Luc Gommans/ blog

661 MiB of mobile data used across 4 years, and other Nokia statistics

Written on 2021-05-19

As a teen I had a Nokia 6230i. You know: color screen, voice recognition, GPRS data, proprietary earbud connector, no-screwdriver-needed replaceable cover in case you sat on it and the screen cover cracked -- or just in case you wanted a red cover instead of a silver one.

It kept some statistics that I found interesting. I think I used the phone from roughly 2006--2010.

It would start GPRS only when needed, like when opening the browser. This browser had no CSS support, let alone JavaScript. But I could still control my desktop at home through LogMeIn because it just showed a picture of the screen and depending on which part of the picture you clicked, it would click there on the desktop. This must have used either a lot of tiny images with individual links, or image maps (remember those? This HTML course is where I learned about them).

Now for the statistics:

A number of speech labels were defined for mainly family members. I sound like a little girl. They might be my oldest recordings; I certainly don't know of any older ones and these are non-exportable. In case you don't know what I'm talking about: it allowed you to record a short clip for each contact, for example "call mom", and with a hotkey you could then have it listen to and recognize what you said.

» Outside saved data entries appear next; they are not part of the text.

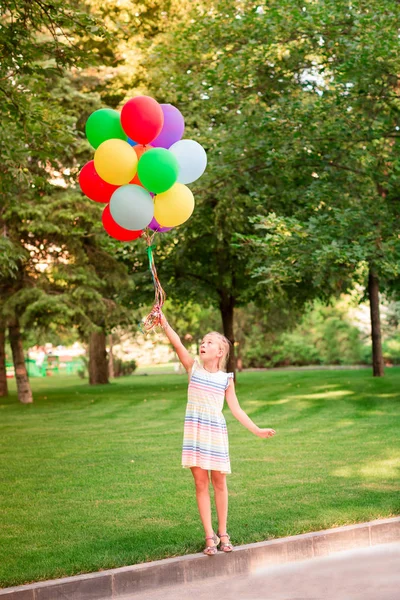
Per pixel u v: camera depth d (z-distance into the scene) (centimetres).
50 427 1439
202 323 3712
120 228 622
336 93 1658
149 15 2594
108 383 3006
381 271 1623
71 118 1373
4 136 1180
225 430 577
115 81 2478
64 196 1966
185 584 530
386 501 697
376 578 525
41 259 2033
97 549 579
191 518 678
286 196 1848
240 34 1845
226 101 1859
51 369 4934
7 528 659
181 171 607
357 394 1895
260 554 562
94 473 920
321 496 734
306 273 1961
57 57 1106
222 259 2319
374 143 1630
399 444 1063
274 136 1688
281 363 4066
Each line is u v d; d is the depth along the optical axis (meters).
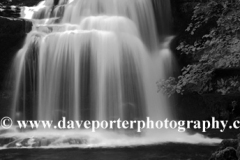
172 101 12.99
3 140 9.65
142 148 9.23
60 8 15.01
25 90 12.41
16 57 12.77
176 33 14.92
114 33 12.43
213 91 13.02
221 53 5.45
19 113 12.38
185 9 14.84
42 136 10.04
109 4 14.79
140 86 12.36
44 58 12.09
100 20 13.48
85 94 11.69
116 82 11.92
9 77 12.80
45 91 11.97
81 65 11.77
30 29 13.74
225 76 12.37
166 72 13.59
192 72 5.63
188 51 6.02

I'm curious how it worked. Probably there's a patent about it, this was a 2006 bigcorp after all. Surely this device couldn't do machine learning, so maybe it did some frequency analysis with FFT? Or a simple ML after all? I don't know whether a small neural net gives proportionally worse results than a big one or if it's logarithmic and a very small net basically just generates random results. The feature definitely worked better than random; the detection was clearly functional, even if it wasn't good at ignoring noise and the match needed to be fairly precise. And you couldn't record more than one clip per contact, so no variations! Be exact, human!

Update: FFT seems to indeed be the answer. Thanks to Alex Hajnal for sharing his experience coding voice recognition on an Atari ST!